GIVEN RECORDS:
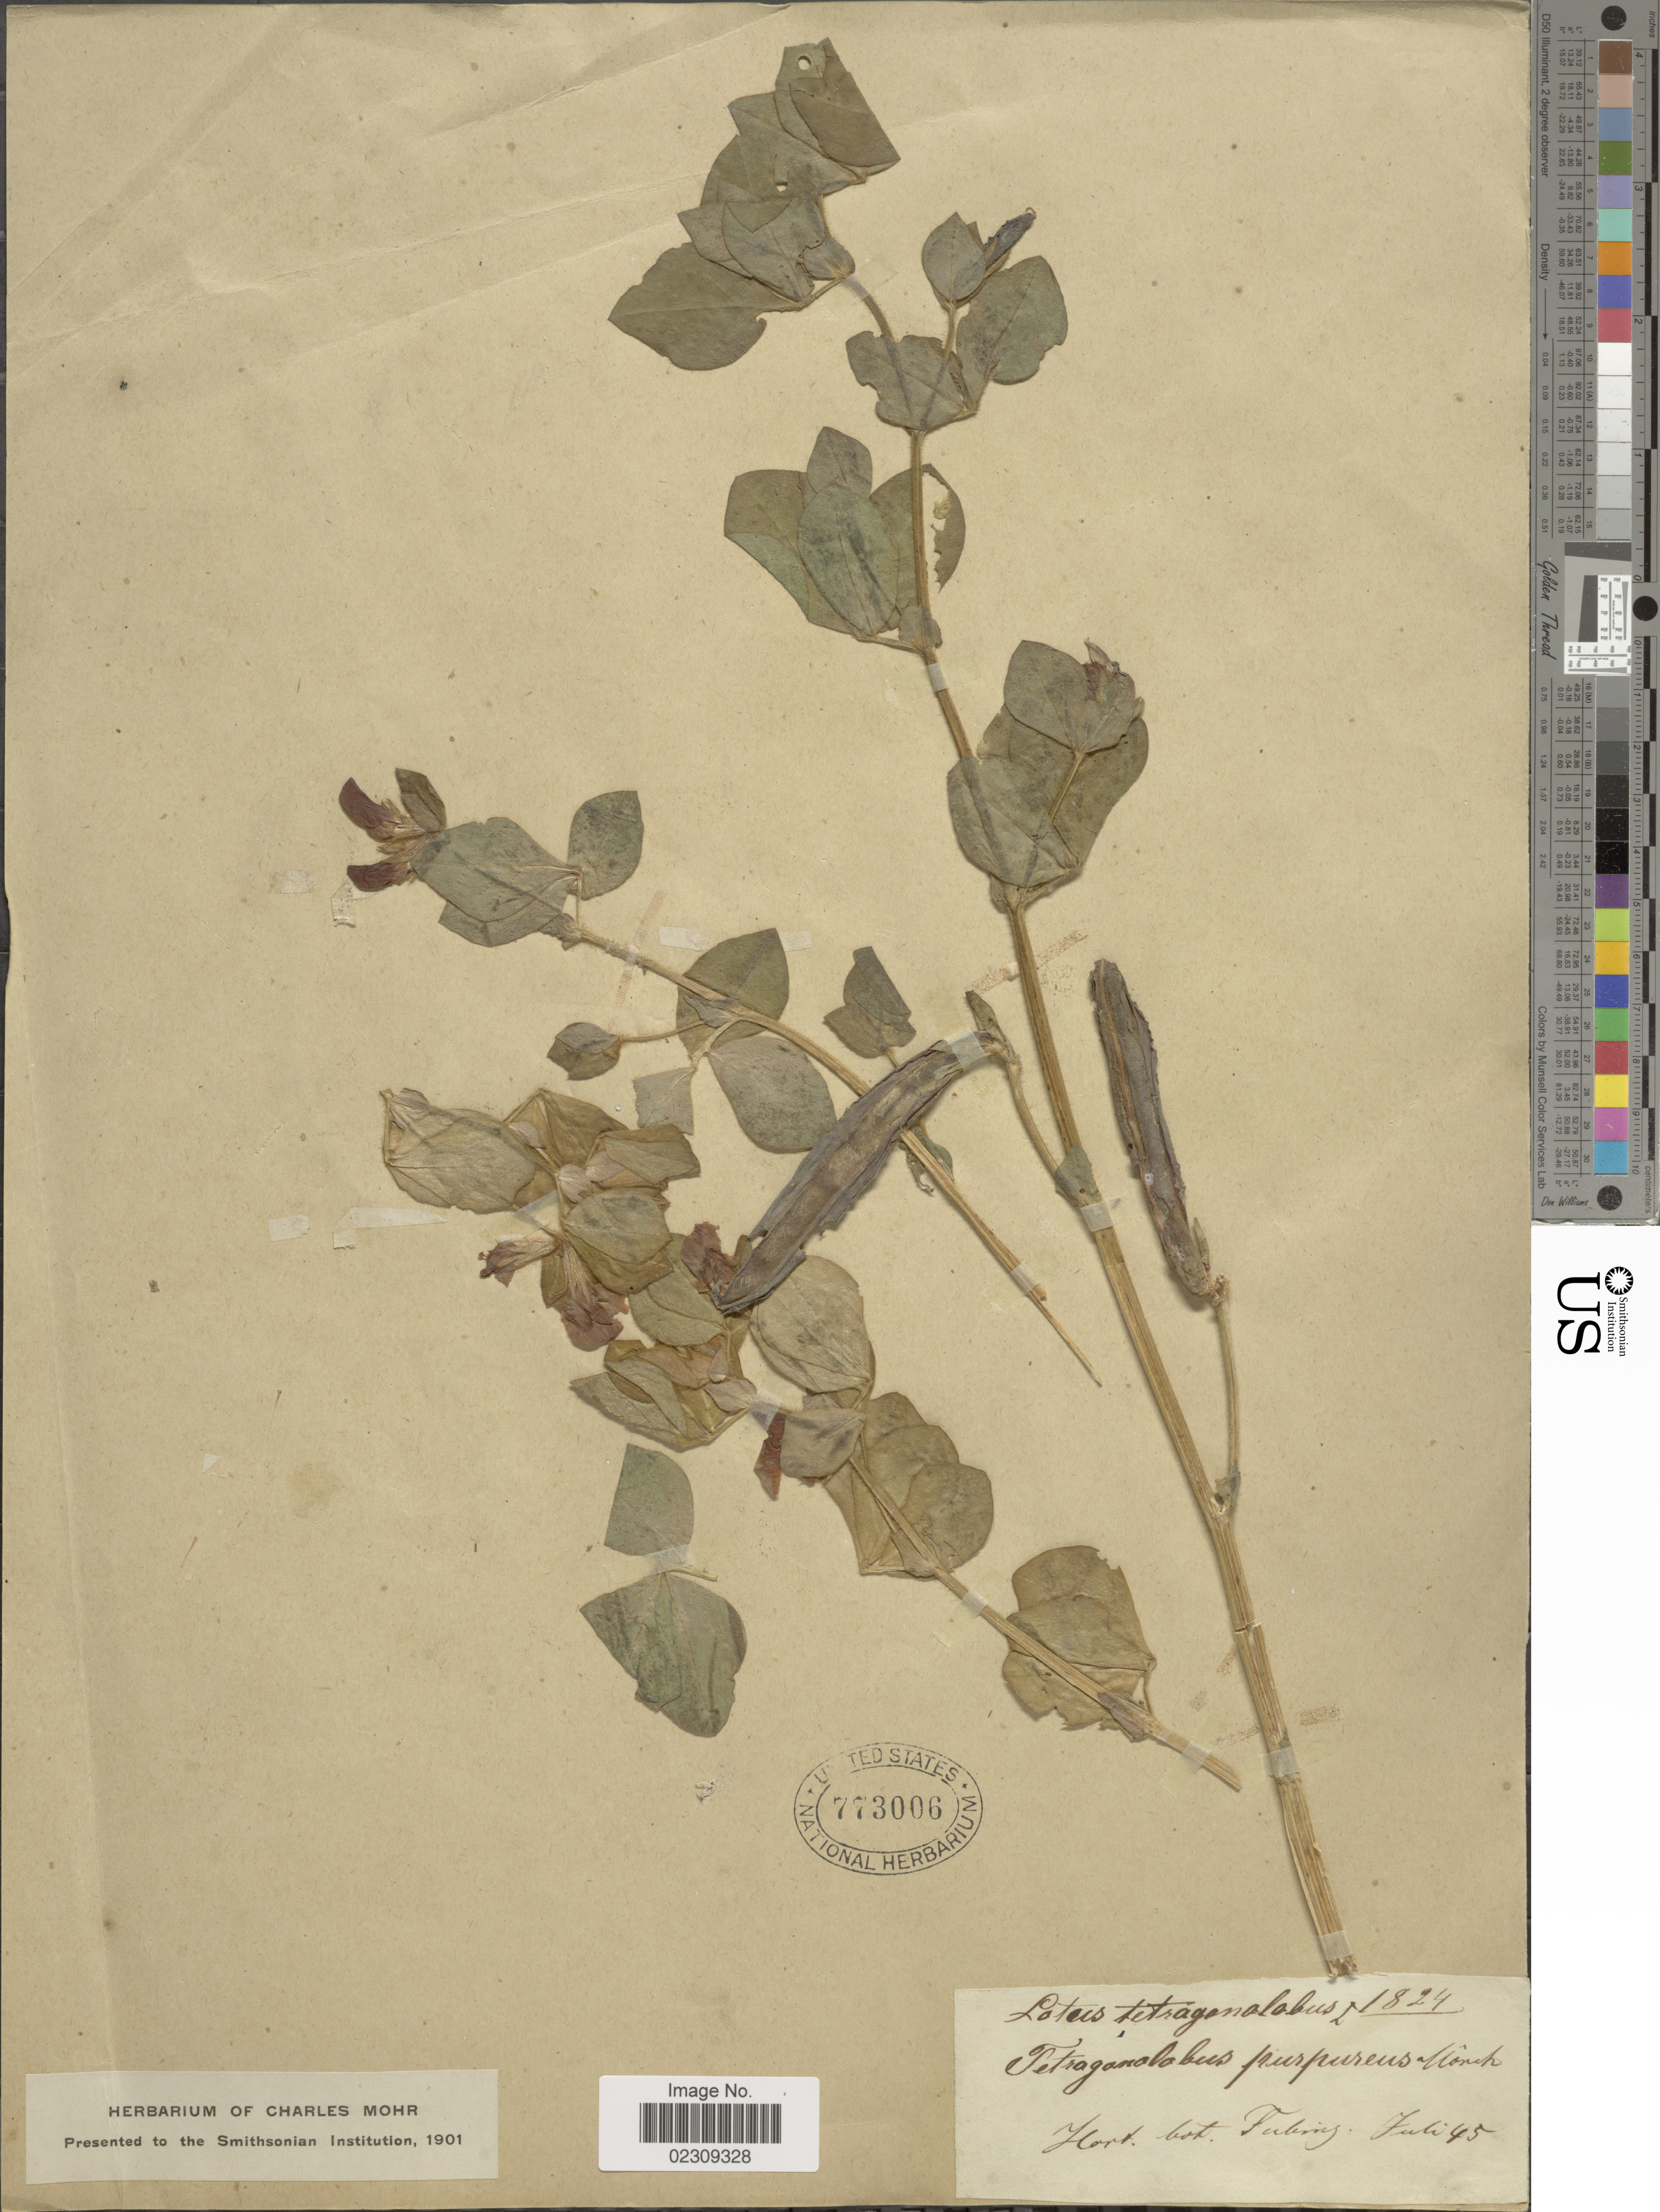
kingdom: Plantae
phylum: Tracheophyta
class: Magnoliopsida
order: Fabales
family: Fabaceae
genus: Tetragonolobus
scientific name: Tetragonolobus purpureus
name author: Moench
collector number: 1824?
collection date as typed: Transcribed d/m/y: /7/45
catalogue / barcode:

THE PROBLEM:
Set down the material word for word, starting at the line that contains "name author: Moench" and ending at the last line of the material, both included.

THE ANSWER:
name author: Moench
collector number: 1824?
collection date as typed: Transcribed d/m/y: /7/45
catalogue / barcode:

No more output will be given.